La confisca tradizionale, atta all’apprensione diretta del profitto da evasione fiscale, è di poca utilità dal punto di vista pratico, poiché il provento dell’evasione è normalmente costituito da un risparmio di spesa e non già meramente da un introito diretto qualificabile puramente come “ricavo”, inteso in senso aziendalistico come utilità economica aggiuntiva. In tal senso, Il concetto di “risparmio di spesa”, come fattore che sia riconducibile alla nozione di profitto tipico, viene individuato ugualmente alla stregua di ricavo effettivo, ovvero come differenza tra accrescimento patrimoniale maturato e quello che si sarebbe ottenuto senza l’indebito risparmio di spesa. Ciò comporta che, ai fini della esperibilità di provvedimenti ablatori destinati alla apprensione di importi da confiscare, si possa comunque procedere per equivalente.

Ad apportare un contributo chiarificatorio in tal senso, è recentemente intervenuta la III Sez.
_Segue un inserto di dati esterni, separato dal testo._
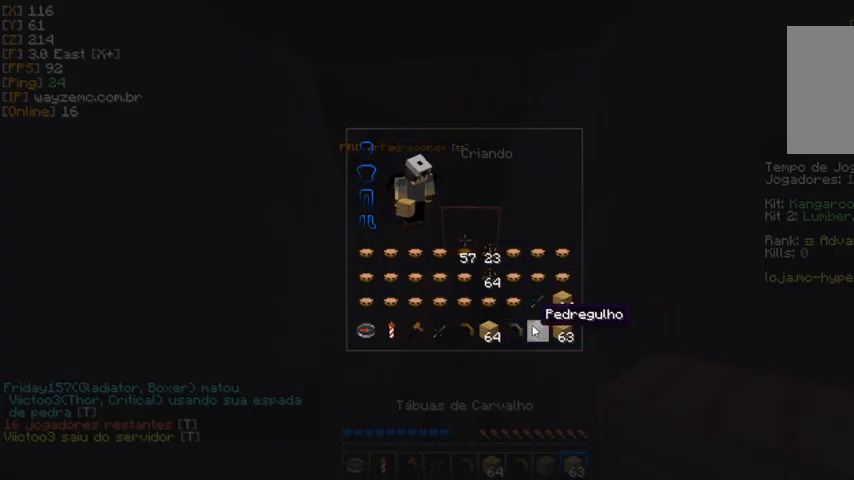
{"keys": [], "mouse": [], "events": []}
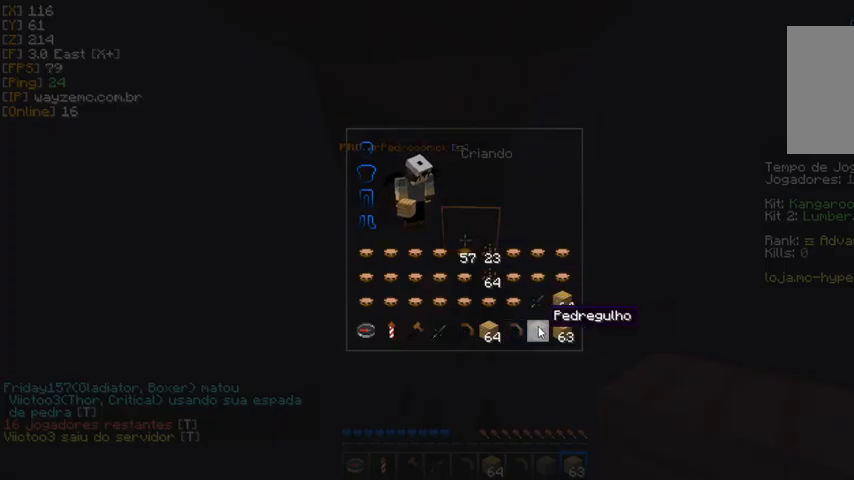
{"keys": [], "mouse": [], "events": []}
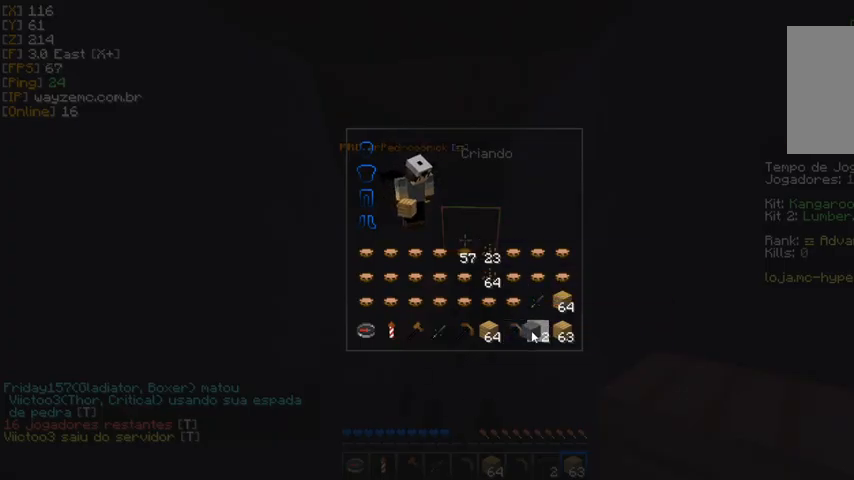
{"keys": [], "mouse": [], "events": []}
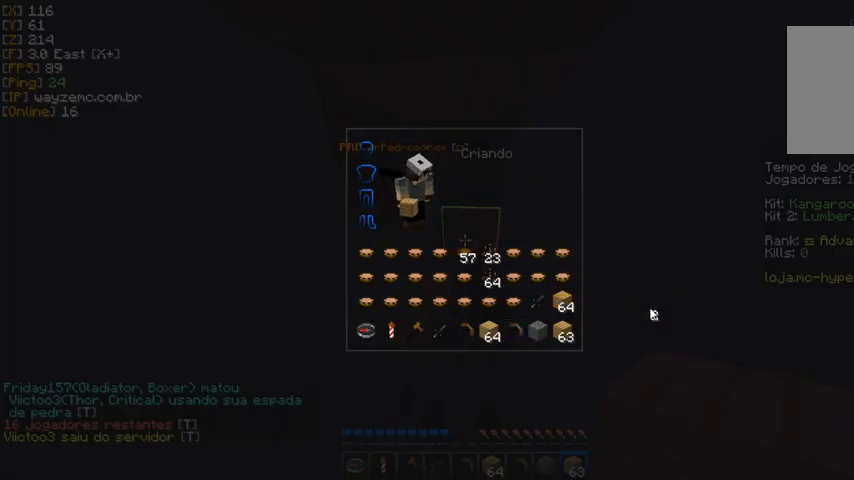
{"keys": [], "mouse": [], "events": [[67, "mouse_left", "down"], [133, "mouse_left", "up"]]}
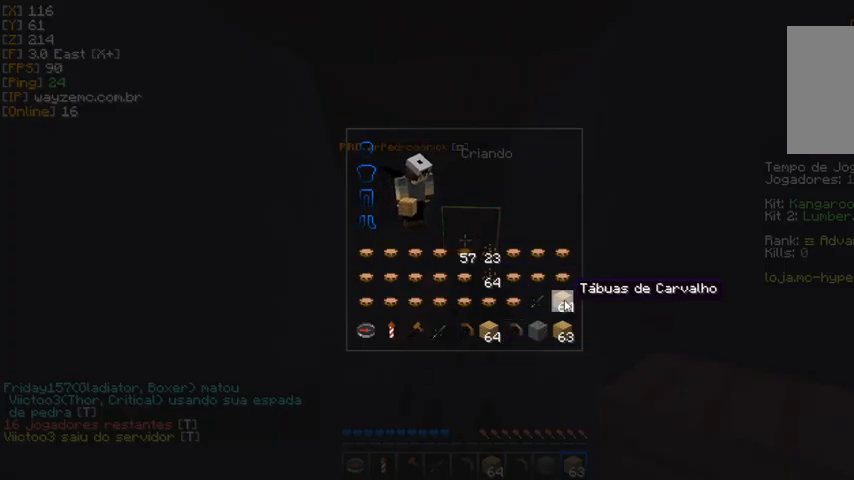
{"keys": [], "mouse": ["left"], "events": [[67, "mouse_left", "down"], [133, "mouse_left", "up"], [300, "mouse_left", "down"], [367, "mouse_left", "up"], [500, "mouse_left", "down"]]}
Pen. della Cassazione, con la sentenza 6.10.2021, n. 36215. La vicenda verteva in particolare sulla corretta individuazione del tipo di sequestro esperibile, in relazione somme di denaro depositate su conto corrente nella disponibilità di un soggetto imputato per frode fiscale. In particolare, la Cassazione chiarisce in maniera tanto semplice quanto efficace che, con riferimento alla materia degli illeciti di matrice penale-tributaria ex D.Lgs. 74/2000, ai fini della confisca diretta delle somme sequestrate su un determinato rapporto di conto corrente bancario dell’imputato, la natura fungibile del denaro non rappresenta un elemento di per sé sufficiente a consentire di qualificare l’oggetto del sequestro come “profitto” del reato. Sarebbe necessario provare ulteriormente che la disponibilità di somme di denaro, successivamente sequestrate, costituisca un risparmio di spesa conseguito con il mancato versamento dell’imposta.

In pratica si ritiene che, per accertare se una data somma di denaro costituisca “profitto del reato” tributario, e cioè un risparmio di spesa aggredibile in via diretta, sia necessario avere riguardo non all’identità fisica delle somme, ma al valore numerario espresso dalle predette disponibilità, giacenti sul conto dell’imputato alla scadenza del termine per il versamento dell’imposta. Al contrario, il denaro versato successivamente alla citata scadenza, che fosse stato sequestrato, non può essere ritenuto “profitto” del reato, rappresentando unicamente un’unità di misura equivalente al debito fiscale scaduto e non onorato che, in quanto tale, risulterebbe confiscabile soltanto qualora ricorressero le condizioni e i presupposti per operare non già una confisca diretta, bensì una confisca per equivalente.